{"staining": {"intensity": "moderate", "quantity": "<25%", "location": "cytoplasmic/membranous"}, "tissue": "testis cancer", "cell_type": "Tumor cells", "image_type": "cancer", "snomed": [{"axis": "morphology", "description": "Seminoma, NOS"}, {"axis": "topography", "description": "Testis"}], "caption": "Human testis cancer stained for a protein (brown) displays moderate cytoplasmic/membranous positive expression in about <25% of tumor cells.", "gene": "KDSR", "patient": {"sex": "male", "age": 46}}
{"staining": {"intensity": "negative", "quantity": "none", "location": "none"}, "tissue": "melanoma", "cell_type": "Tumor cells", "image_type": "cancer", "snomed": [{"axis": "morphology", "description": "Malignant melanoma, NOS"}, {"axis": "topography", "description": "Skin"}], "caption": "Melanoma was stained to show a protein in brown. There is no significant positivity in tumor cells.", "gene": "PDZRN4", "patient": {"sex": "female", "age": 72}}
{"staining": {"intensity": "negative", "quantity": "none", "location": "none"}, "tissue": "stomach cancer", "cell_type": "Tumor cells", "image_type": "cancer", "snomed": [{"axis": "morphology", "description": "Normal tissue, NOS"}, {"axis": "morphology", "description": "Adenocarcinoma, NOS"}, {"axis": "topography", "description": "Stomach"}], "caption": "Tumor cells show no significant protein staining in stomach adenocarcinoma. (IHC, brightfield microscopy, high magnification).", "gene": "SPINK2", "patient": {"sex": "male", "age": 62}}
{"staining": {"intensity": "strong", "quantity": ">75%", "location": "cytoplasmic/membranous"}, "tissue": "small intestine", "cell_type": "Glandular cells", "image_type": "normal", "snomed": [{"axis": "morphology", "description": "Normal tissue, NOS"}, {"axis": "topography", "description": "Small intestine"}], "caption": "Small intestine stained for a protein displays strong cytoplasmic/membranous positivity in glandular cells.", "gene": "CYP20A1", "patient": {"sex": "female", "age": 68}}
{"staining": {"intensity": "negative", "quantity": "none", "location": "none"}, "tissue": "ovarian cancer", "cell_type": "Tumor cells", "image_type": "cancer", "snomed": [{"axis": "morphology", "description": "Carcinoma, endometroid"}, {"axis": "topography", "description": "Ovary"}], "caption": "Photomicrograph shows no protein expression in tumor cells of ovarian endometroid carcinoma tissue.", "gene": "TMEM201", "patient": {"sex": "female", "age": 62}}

+ + + + + + +

PROBLEM DESCRIPTION ▸ The first line of the entries, the line with "intestine stained for", and every line between them should be retyped exactly, and nothing else.

ANSWER FOR THIS EXERCISE ▸
{"staining": {"intensity": "moderate", "quantity": "<25%", "location": "cytoplasmic/membranous"}, "tissue": "testis cancer", "cell_type": "Tumor cells", "image_type": "cancer", "snomed": [{"axis": "morphology", "description": "Seminoma, NOS"}, {"axis": "topography", "description": "Testis"}], "caption": "Human testis cancer stained for a protein (brown) displays moderate cytoplasmic/membranous positive expression in about <25% of tumor cells.", "gene": "KDSR", "patient": {"sex": "male", "age": 46}}
{"staining": {"intensity": "negative", "quantity": "none", "location": "none"}, "tissue": "melanoma", "cell_type": "Tumor cells", "image_type": "cancer", "snomed": [{"axis": "morphology", "description": "Malignant melanoma, NOS"}, {"axis": "topography", "description": "Skin"}], "caption": "Melanoma was stained to show a protein in brown. There is no significant positivity in tumor cells.", "gene": "PDZRN4", "patient": {"sex": "female", "age": 72}}
{"staining": {"intensity": "negative", "quantity": "none", "location": "none"}, "tissue": "stomach cancer", "cell_type": "Tumor cells", "image_type": "cancer", "snomed": [{"axis": "morphology", "description": "Normal tissue, NOS"}, {"axis": "morphology", "description": "Adenocarcinoma, NOS"}, {"axis": "topography", "description": "Stomach"}], "caption": "Tumor cells show no significant protein staining in stomach adenocarcinoma. (IHC, brightfield microscopy, high magnification).", "gene": "SPINK2", "patient": {"sex": "male", "age": 62}}
{"staining": {"intensity": "strong", "quantity": ">75%", "location": "cytoplasmic/membranous"}, "tissue": "small intestine", "cell_type": "Glandular cells", "image_type": "normal", "snomed": [{"axis": "morphology", "description": "Normal tissue, NOS"}, {"axis": "topography", "description": "Small intestine"}], "caption": "Small intestine stained for a protein displays strong cytoplasmic/membranous positivity in glandular cells.", "gene": "CYP20A1", "patient": {"sex": "female", "age": 68}}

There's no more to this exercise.